Stored data entries:
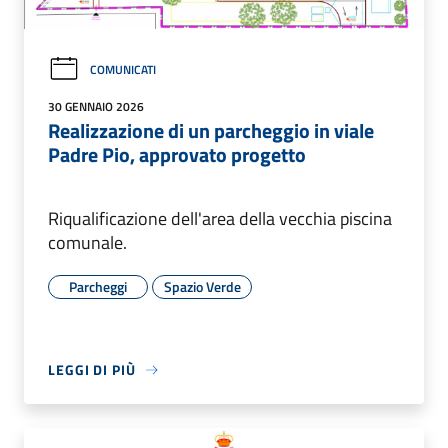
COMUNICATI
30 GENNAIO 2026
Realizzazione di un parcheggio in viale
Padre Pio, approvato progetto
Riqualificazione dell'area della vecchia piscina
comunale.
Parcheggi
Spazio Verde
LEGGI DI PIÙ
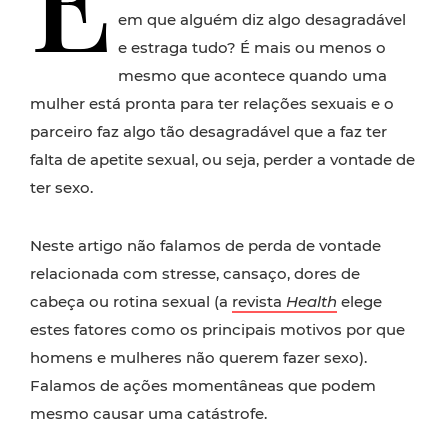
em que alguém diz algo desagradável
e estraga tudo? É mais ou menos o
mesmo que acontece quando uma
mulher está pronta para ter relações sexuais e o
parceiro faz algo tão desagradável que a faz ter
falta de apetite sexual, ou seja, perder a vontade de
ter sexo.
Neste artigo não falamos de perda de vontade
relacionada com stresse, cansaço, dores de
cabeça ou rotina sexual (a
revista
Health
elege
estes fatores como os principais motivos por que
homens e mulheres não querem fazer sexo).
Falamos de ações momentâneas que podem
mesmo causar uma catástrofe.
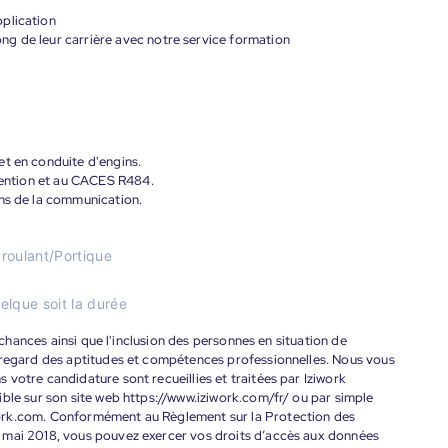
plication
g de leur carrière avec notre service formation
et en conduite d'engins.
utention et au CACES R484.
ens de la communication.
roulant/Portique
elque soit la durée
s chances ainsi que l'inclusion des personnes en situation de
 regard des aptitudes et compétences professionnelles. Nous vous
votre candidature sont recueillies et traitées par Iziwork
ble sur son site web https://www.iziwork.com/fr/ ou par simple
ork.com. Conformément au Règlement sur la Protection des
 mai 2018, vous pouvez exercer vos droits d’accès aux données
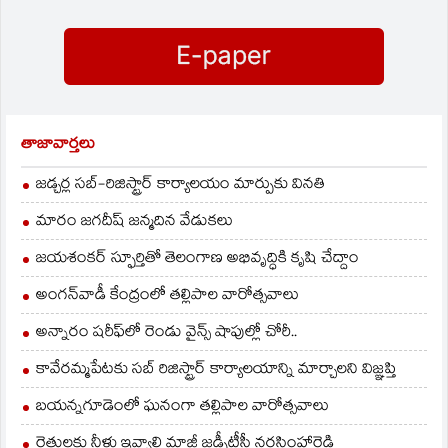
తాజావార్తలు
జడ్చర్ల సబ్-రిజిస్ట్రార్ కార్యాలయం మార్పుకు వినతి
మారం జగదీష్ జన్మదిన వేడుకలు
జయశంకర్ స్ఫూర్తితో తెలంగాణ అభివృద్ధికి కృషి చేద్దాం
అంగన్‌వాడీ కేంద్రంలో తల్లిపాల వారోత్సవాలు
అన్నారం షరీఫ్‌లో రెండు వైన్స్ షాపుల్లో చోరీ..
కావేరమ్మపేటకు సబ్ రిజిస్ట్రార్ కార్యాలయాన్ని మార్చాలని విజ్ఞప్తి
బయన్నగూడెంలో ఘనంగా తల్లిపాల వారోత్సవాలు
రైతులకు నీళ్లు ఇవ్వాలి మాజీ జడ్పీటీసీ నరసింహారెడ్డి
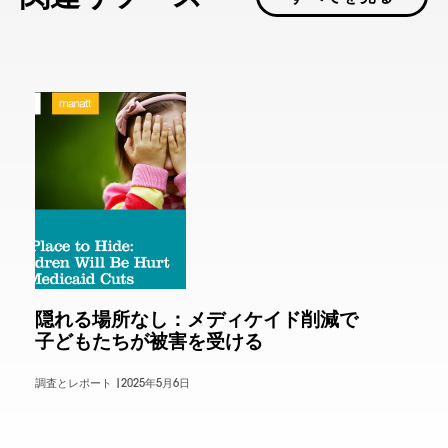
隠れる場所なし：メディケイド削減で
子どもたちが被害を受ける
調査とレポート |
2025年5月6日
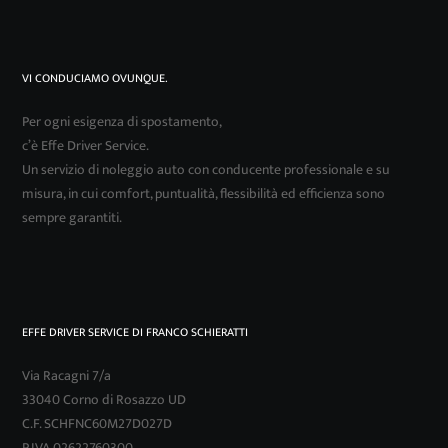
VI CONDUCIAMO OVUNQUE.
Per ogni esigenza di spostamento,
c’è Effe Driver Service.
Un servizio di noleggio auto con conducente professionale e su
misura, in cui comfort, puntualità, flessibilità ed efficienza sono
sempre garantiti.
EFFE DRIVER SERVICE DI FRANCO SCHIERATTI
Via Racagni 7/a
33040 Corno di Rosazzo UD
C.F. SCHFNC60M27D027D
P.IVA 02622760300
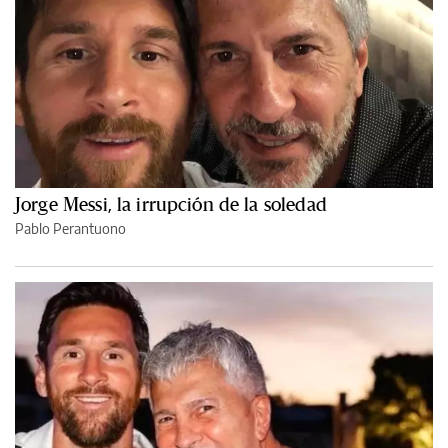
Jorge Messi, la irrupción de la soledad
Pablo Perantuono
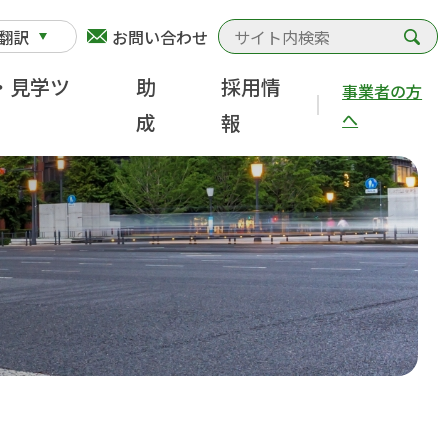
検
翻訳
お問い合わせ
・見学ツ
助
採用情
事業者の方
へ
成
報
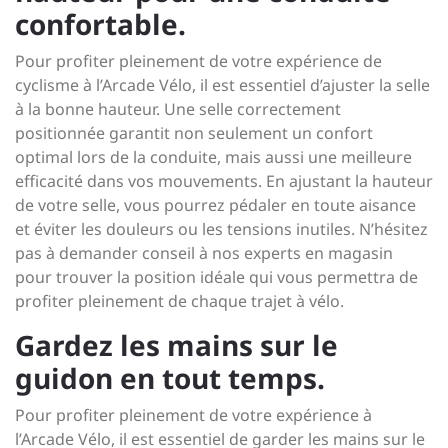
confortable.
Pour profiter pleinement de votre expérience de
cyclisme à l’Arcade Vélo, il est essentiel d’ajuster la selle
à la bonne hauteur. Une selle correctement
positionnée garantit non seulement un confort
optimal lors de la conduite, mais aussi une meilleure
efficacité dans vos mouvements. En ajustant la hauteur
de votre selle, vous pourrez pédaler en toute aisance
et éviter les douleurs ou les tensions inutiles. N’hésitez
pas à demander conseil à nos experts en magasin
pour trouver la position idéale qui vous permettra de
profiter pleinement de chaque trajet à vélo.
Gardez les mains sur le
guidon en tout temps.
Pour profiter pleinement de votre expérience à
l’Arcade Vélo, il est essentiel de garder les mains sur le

### Task instructions
Reproduce the lines above verbatim, leaving out the pictures.

### Task result
COMUNICATI
30 GENNAIO 2026
Realizzazione di un parcheggio in viale
Padre Pio, approvato progetto
Riqualificazione dell'area della vecchia piscina
comunale.
Parcheggi
Spazio Verde
LEGGI DI PIÙ
em que alguém diz algo desagradável
e estraga tudo? É mais ou menos o
mesmo que acontece quando uma
mulher está pronta para ter relações sexuais e o
parceiro faz algo tão desagradável que a faz ter
falta de apetite sexual, ou seja, perder a vontade de
ter sexo.
Neste artigo não falamos de perda de vontade
relacionada com stresse, cansaço, dores de
cabeça ou rotina sexual (a
revista
Health
elege
estes fatores como os principais motivos por que
homens e mulheres não querem fazer sexo).
Falamos de ações momentâneas que podem
mesmo causar uma catástrofe.
plication
g de leur carrière avec notre service formation
et en conduite d'engins.
utention et au CACES R484.
ens de la communication.
roulant/Portique
elque soit la durée
s chances ainsi que l'inclusion des personnes en situation de
 regard des aptitudes et compétences professionnelles. Nous vous
votre candidature sont recueillies et traitées par Iziwork
ble sur son site web https://www.iziwork.com/fr/ ou par simple
ork.com. Conformément au Règlement sur la Protection des
 mai 2018, vous pouvez exercer vos droits d’accès aux données
తాజావార్తలు
జడ్చర్ల సబ్-రిజిస్ట్రార్ కార్యాలయం మార్పుకు వినతి
మారం జగదీష్ జన్మదిన వేడుకలు
జయశంకర్ స్ఫూర్తితో తెలంగాణ అభివృద్ధికి కృషి చేద్దాం
అంగన్‌వాడీ కేంద్రంలో తల్లిపాల వారోత్సవాలు
అన్నారం షరీఫ్‌లో రెండు వైన్స్ షాపుల్లో చోరీ..
కావేరమ్మపేటకు సబ్ రిజిస్ట్రార్ కార్యాలయాన్ని మార్చాలని విజ్ఞప్తి
బయన్నగూడెంలో ఘనంగా తల్లిపాల వారోత్సవాలు
రైతులకు నీళ్లు ఇవ్వాలి మాజీ జడ్పీటీసీ నరసింహారెడ్డి
隠れる場所なし：メディケイド削減で
子どもたちが被害を受ける
調査とレポート |
2025年5月6日
VI CONDUCIAMO OVUNQUE.
Per ogni esigenza di spostamento,
c’è Effe Driver Service.
Un servizio di noleggio auto con conducente professionale e su
misura, in cui comfort, puntualità, flessibilità ed efficienza sono
sempre garantiti.
EFFE DRIVER SERVICE DI FRANCO SCHIERATTI
Via Racagni 7/a
33040 Corno di Rosazzo UD
C.F. SCHFNC60M27D027D
P.IVA 02622760300
Jorge Messi, la irrupción de la soledad
Pablo Perantuono
検
翻訳
お問い合わせ
・見学ツ
助
採用情
事業者の方
へ
成
報
confortable.
Pour profiter pleinement de votre expérience de
cyclisme à l’Arcade Vélo, il est essentiel d’ajuster la selle
à la bonne hauteur. Une selle correctement
positionnée garantit non seulement un confort
optimal lors de la conduite, mais aussi une meilleure
efficacité dans vos mouvements. En ajustant la hauteur
de votre selle, vous pourrez pédaler en toute aisance
et éviter les douleurs ou les tensions inutiles. N’hésitez
pas à demander conseil à nos experts en magasin
pour trouver la position idéale qui vous permettra de
profiter pleinement de chaque trajet à vélo.
Gardez les mains sur le
guidon en tout temps.
Pour profiter pleinement de votre expérience à
l’Arcade Vélo, il est essentiel de garder les mains sur le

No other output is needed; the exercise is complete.